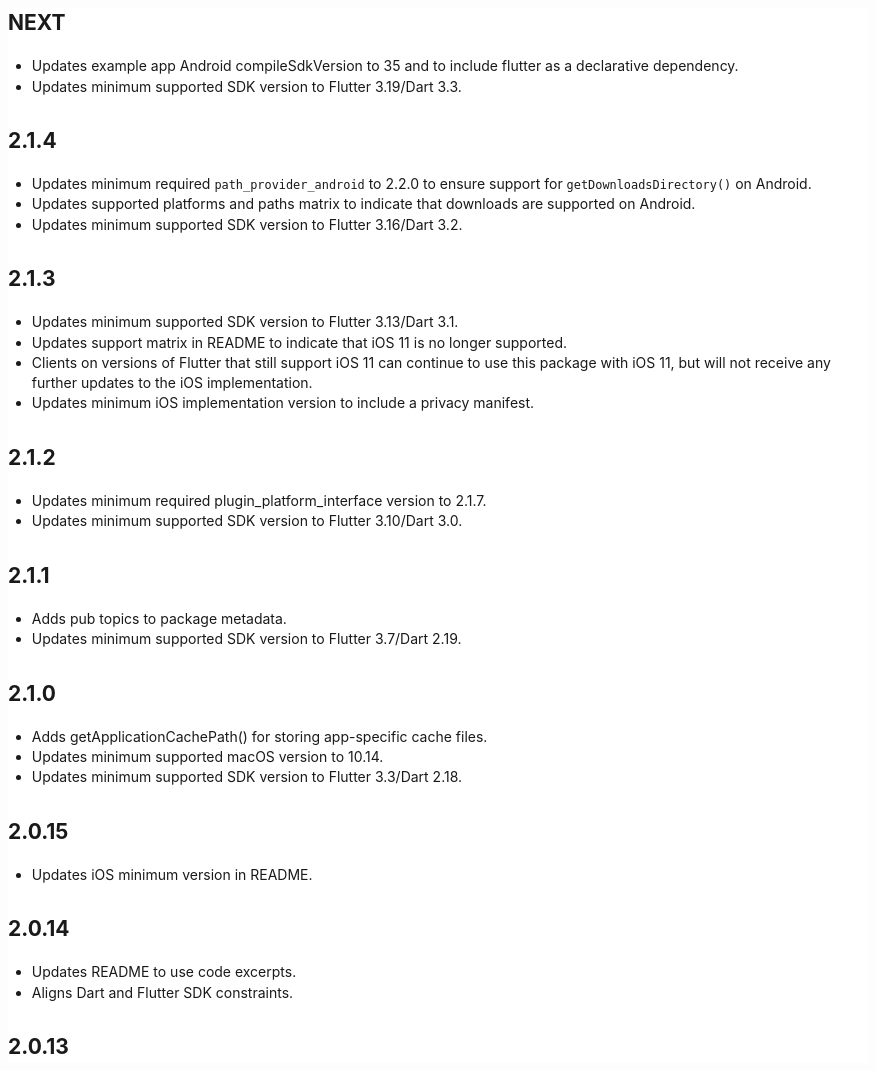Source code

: ## NEXT

* Updates example app Android compileSdkVersion to 35 and to include flutter as a declarative dependency.
* Updates minimum supported SDK version to Flutter 3.19/Dart 3.3.

## 2.1.4

* Updates minimum required `path_provider_android` to 2.2.0 to ensure support for `getDownloadsDirectory()` on Android.
* Updates supported platforms and paths matrix to indicate that downloads
  are supported on Android.
* Updates minimum supported SDK version to Flutter 3.16/Dart 3.2.

## 2.1.3

* Updates minimum supported SDK version to Flutter 3.13/Dart 3.1.
* Updates support matrix in README to indicate that iOS 11 is no longer supported.
* Clients on versions of Flutter that still support iOS 11 can continue to use this
  package with iOS 11, but will not receive any further updates to the iOS implementation.
* Updates minimum iOS implementation version to include a privacy manifest.

## 2.1.2

* Updates minimum required plugin_platform_interface version to 2.1.7.
* Updates minimum supported SDK version to Flutter 3.10/Dart 3.0.

## 2.1.1

* Adds pub topics to package metadata.
* Updates minimum supported SDK version to Flutter 3.7/Dart 2.19.

## 2.1.0

* Adds getApplicationCachePath() for storing app-specific cache files.
* Updates minimum supported macOS version to 10.14.
* Updates minimum supported SDK version to Flutter 3.3/Dart 2.18.

## 2.0.15

* Updates iOS minimum version in README.

## 2.0.14

* Updates README to use code excerpts.
* Aligns Dart and Flutter SDK constraints.

## 2.0.13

Task goal: Please revise the data above by replacing "minimum supported SDK version" with "lowest supported SDK version" everywhere and keeping every other line unchanged. Leave the pictures out of your answer.

Response to the exercise:
Source code

: ## NEXT

* Updates example app Android compileSdkVersion to 35 and to include flutter as a declarative dependency.
* Updates lowest supported SDK version to Flutter 3.19/Dart 3.3.

## 2.1.4

* Updates minimum required `path_provider_android` to 2.2.0 to ensure support for `getDownloadsDirectory()` on Android.
* Updates supported platforms and paths matrix to indicate that downloads
  are supported on Android.
* Updates lowest supported SDK version to Flutter 3.16/Dart 3.2.

## 2.1.3

* Updates lowest supported SDK version to Flutter 3.13/Dart 3.1.
* Updates support matrix in README to indicate that iOS 11 is no longer supported.
* Clients on versions of Flutter that still support iOS 11 can continue to use this
  package with iOS 11, but will not receive any further updates to the iOS implementation.
* Updates minimum iOS implementation version to include a privacy manifest.

## 2.1.2

* Updates minimum required plugin_platform_interface version to 2.1.7.
* Updates lowest supported SDK version to Flutter 3.10/Dart 3.0.

## 2.1.1

* Adds pub topics to package metadata.
* Updates lowest supported SDK version to Flutter 3.7/Dart 2.19.

## 2.1.0

* Adds getApplicationCachePath() for storing app-specific cache files.
* Updates minimum supported macOS version to 10.14.
* Updates lowest supported SDK version to Flutter 3.3/Dart 2.18.

## 2.0.15

* Updates iOS minimum version in README.

## 2.0.14

* Updates README to use code excerpts.
* Aligns Dart and Flutter SDK constraints.

## 2.0.13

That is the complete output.